Let’s derivative of $M$. Suppose the class labels of green dots are $y_i = 1$, while red dots are $y_i = -1$, and $x_1 \in y_{+1}, x_2 \in y_{-1} $ are the nearest obersvations to the hyperplane. $\beta$ is the *normal vector* (not necessarily unit vector) to the hyperplane.

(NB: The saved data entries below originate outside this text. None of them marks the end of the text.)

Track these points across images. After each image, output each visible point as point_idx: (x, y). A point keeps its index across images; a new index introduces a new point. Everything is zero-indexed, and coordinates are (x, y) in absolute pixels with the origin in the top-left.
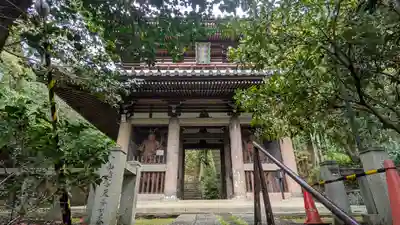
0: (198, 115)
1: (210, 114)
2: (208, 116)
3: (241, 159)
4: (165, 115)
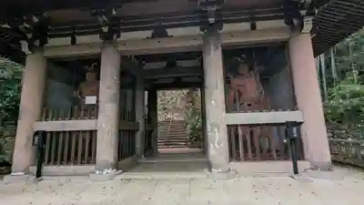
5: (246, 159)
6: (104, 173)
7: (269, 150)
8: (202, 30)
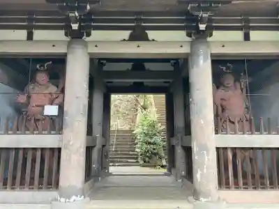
0: (126, 34)
1: (151, 34)
2: (145, 38)
3: (212, 126)
4: (60, 35)
5: (237, 186)
6: (72, 200)
7: (262, 177)
8: (189, 35)
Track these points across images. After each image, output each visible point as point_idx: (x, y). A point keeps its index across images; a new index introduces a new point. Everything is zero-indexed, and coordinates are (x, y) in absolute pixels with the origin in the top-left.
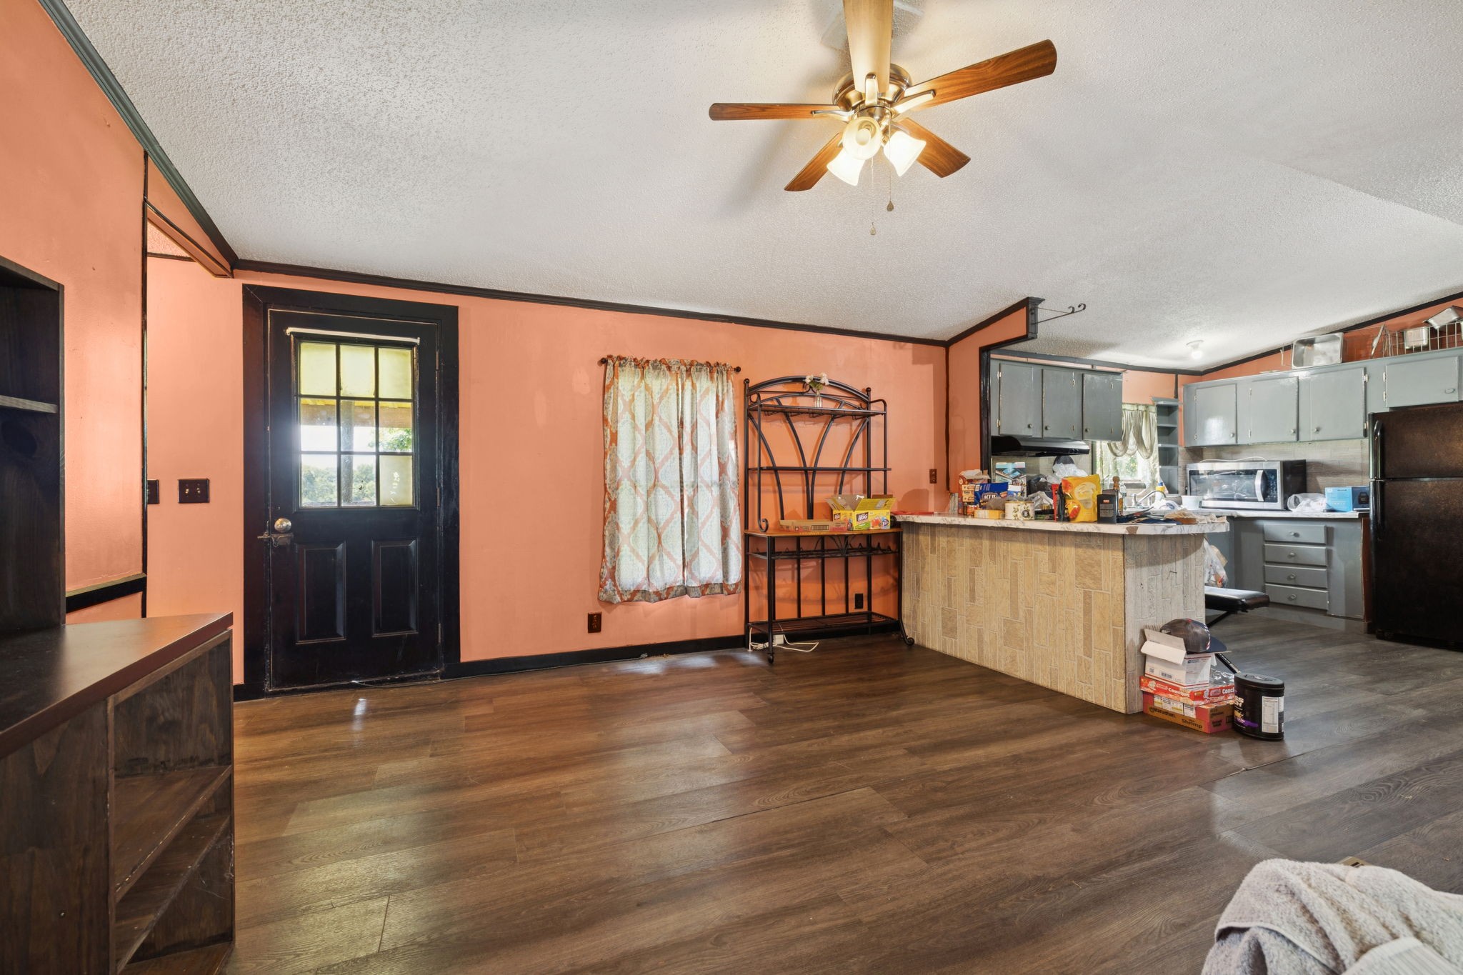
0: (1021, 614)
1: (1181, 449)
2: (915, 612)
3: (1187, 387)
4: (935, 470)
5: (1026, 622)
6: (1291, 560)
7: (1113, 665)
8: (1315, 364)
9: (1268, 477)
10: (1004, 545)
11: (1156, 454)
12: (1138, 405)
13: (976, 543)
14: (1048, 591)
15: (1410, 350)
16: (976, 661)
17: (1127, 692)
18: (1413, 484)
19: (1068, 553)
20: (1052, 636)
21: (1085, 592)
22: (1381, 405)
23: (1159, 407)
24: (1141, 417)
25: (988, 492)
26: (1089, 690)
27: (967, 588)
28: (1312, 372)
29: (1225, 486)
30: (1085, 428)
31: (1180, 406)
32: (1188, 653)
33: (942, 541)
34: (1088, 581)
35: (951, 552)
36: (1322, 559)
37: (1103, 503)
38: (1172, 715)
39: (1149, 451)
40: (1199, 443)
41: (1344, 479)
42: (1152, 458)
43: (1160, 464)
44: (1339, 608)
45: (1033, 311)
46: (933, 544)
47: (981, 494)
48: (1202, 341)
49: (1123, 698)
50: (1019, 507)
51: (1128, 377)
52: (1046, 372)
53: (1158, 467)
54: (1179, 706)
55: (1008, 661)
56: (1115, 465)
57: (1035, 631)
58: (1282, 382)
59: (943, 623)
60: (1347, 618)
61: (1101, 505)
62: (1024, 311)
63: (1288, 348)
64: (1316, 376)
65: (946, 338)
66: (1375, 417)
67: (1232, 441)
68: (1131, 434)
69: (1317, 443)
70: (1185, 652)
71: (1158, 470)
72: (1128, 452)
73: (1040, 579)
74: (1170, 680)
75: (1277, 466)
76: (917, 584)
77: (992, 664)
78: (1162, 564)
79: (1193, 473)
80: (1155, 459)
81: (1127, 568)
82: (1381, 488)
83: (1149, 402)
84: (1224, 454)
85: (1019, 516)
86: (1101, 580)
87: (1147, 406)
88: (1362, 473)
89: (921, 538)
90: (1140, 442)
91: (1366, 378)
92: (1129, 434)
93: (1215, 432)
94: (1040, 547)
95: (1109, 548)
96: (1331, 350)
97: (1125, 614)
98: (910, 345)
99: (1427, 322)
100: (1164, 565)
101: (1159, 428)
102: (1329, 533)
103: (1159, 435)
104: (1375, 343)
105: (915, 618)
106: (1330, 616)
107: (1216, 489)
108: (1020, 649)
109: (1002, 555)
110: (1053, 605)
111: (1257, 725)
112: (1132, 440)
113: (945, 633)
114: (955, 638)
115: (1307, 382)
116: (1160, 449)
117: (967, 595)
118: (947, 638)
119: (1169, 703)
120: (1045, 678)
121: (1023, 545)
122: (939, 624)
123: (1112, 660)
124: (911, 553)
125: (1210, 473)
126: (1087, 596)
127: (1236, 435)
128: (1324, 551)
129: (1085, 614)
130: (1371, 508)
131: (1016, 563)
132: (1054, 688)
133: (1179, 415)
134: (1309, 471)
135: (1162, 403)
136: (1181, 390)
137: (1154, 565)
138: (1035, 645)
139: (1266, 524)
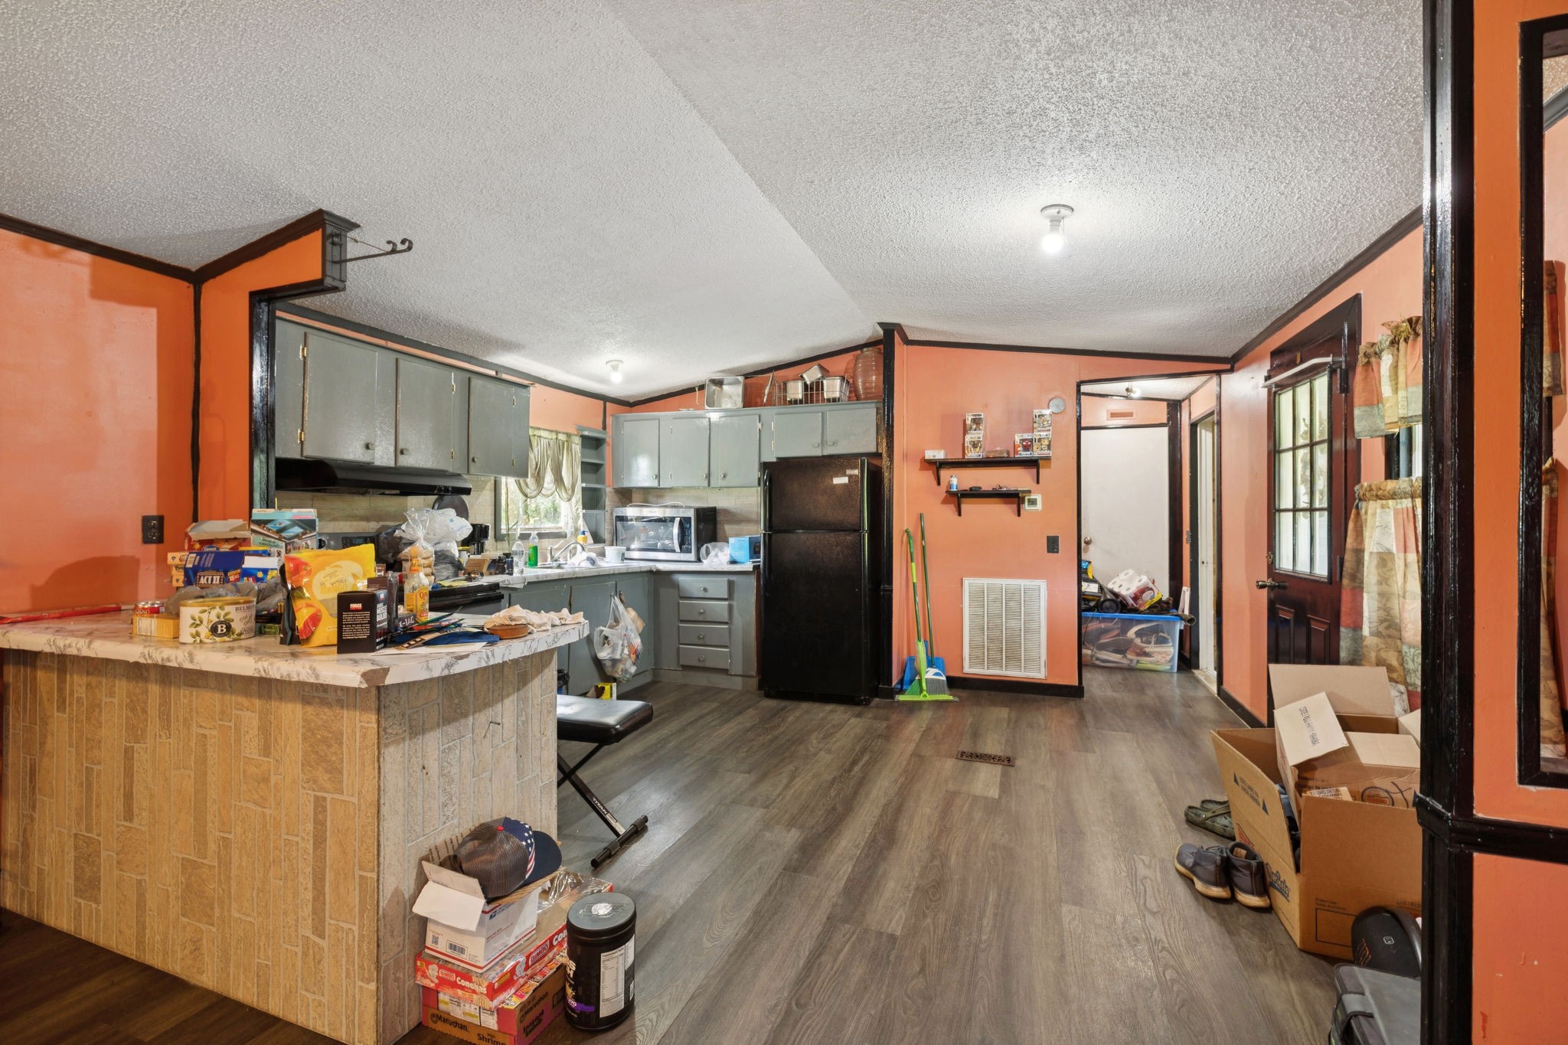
0: (212, 847)
1: (608, 490)
2: (26, 844)
3: (616, 418)
4: (161, 519)
5: (220, 862)
6: (701, 618)
7: (359, 954)
8: (724, 406)
9: (684, 523)
10: (185, 697)
11: (578, 495)
12: (557, 433)
13: (138, 691)
14: (256, 796)
15: (790, 402)
16: (130, 951)
17: (381, 1010)
18: (792, 536)
19: (291, 714)
20: (261, 895)
21: (317, 798)
22: (771, 458)
23: (583, 437)
24: (560, 449)
25: (207, 569)
26: (319, 1009)
27: (119, 790)
28: (722, 414)
29: (652, 533)
30: (471, 456)
31: (608, 439)
32: (489, 901)
33: (78, 683)
34: (323, 777)
35: (95, 706)
36: (725, 617)
37: (349, 610)
38: (462, 1026)
39: (570, 492)
40: (626, 484)
41: (745, 527)
42: (574, 500)
43: (585, 507)
44: (738, 669)
45: (336, 239)
46: (61, 690)
47: (195, 574)
48: (622, 362)
49: (373, 1023)
50: (205, 616)
51: (536, 392)
52: (402, 363)
53: (581, 511)
54: (471, 1009)
55: (187, 952)
56: (526, 507)
57: (233, 884)
58: (698, 422)
59: (76, 869)
60: (743, 676)
61: (345, 615)
62: (317, 235)
63: (702, 387)
64: (724, 419)
65: (194, 264)
66: (765, 466)
67: (655, 484)
68: (549, 469)
69: (725, 489)
70: (483, 901)
71: (581, 515)
72: (543, 491)
73: (244, 771)
74: (463, 957)
75: (691, 514)
76: (31, 781)
77: (160, 958)
78: (474, 712)
79: (622, 519)
80: (577, 502)
81: (386, 746)
82: (769, 540)
83: (573, 431)
84: (651, 498)
85: (203, 636)
86: (342, 774)
87: (569, 435)
88: (757, 522)
89: (40, 674)
90: (559, 480)
91: (759, 426)
92: (545, 469)
93: (642, 473)
94: (243, 700)
95: (355, 707)
96: (733, 393)
97: (379, 845)
98: (85, 257)
99: (802, 376)
100: (477, 715)
101: (583, 463)
102: (731, 584)
103: (583, 471)
104: (767, 391)
105: (25, 857)
106: (731, 675)
107: (643, 536)
108: (207, 923)
109: (181, 719)
110: (265, 827)
111: (592, 1009)
112: (549, 478)
113: (79, 892)
114: (97, 901)
115: (717, 425)
116: (583, 489)
117: (119, 805)
118: (82, 902)
119: (459, 1005)
120: (249, 985)
121: (217, 695)
122: (70, 869)
123: (356, 942)
124: (21, 710)
125: (639, 519)
126: (320, 805)
127: (658, 477)
128: (727, 607)
129: (315, 848)
130: (761, 559)
131: (205, 736)
132: (262, 1006)
133: (607, 450)
134: (720, 518)
135: (586, 433)
136: (609, 420)
137: (455, 720)
138: (236, 914)
139: (681, 578)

Then the distance, $M$, from $x_1$ to hyperplane is

\begin{align} M& =\cfrac{\beta^T}{||\beta||}(x_1-x_0)\\ \label{7} & =\cfrac{1}{||\beta||}(\beta^Tx_1-\beta^Tx_0)\\ \label{8} & =\cfrac{1}{||\beta||}(\beta^Tx_1+\beta_0) \end{align}

From \eqref{7} to \eqref{8}, because $x_0$ lies on the hyperplane, it satisifies the equations \eqref{1} and \eqref{2}. We substitudes $\beta^Tx_0$ with $-\beta_0$. On the other hand, the distance from $x_2$ to the hypeplane is

\begin{align} M& =\cfrac{\beta^T}{||\beta||}(x_0-x_2)\\ & =\cfrac{1}{||\beta||}(\beta^Tx_0-\beta^Tx_2)\\ & =\cfrac{1}{||\beta||}(-\beta_0-\beta^Tx_2)\\ & =-\cfrac{1}{||\beta||}(\beta^Tx_2+\beta_0) \end{align}

Based on our assumption, $x_1 \in y_{+1}, x_2 \in y_{-1}$, $M$ can be reformulated for any support vector $x$ as

\begin{equation} M =\cfrac{y(\beta^Tx+\beta_0)}{||\beta||} \label{hypeplane} \end{equation}

So the margin is just $2M$. However, in computer science community, people always use $w$ and $b$ to representative $\beta$ and $\beta_0$, so the defination of hyperplane is

\begin{equation} w^Tx+b = 0 \label{cs:hp} \end{equation}

Furthermore, the defination of margin is changed to

\begin{equation} M=\cfrac{y(w^Tx+b)}{||w||} \end{equation}

The reason why in the figure $ M=\cfrac{1}{||\beta||} $ is that people assumes the equations of those two dashed lines have the property $ y(w^Tx+b)=1 $, which will be explaned in detail in further blogs.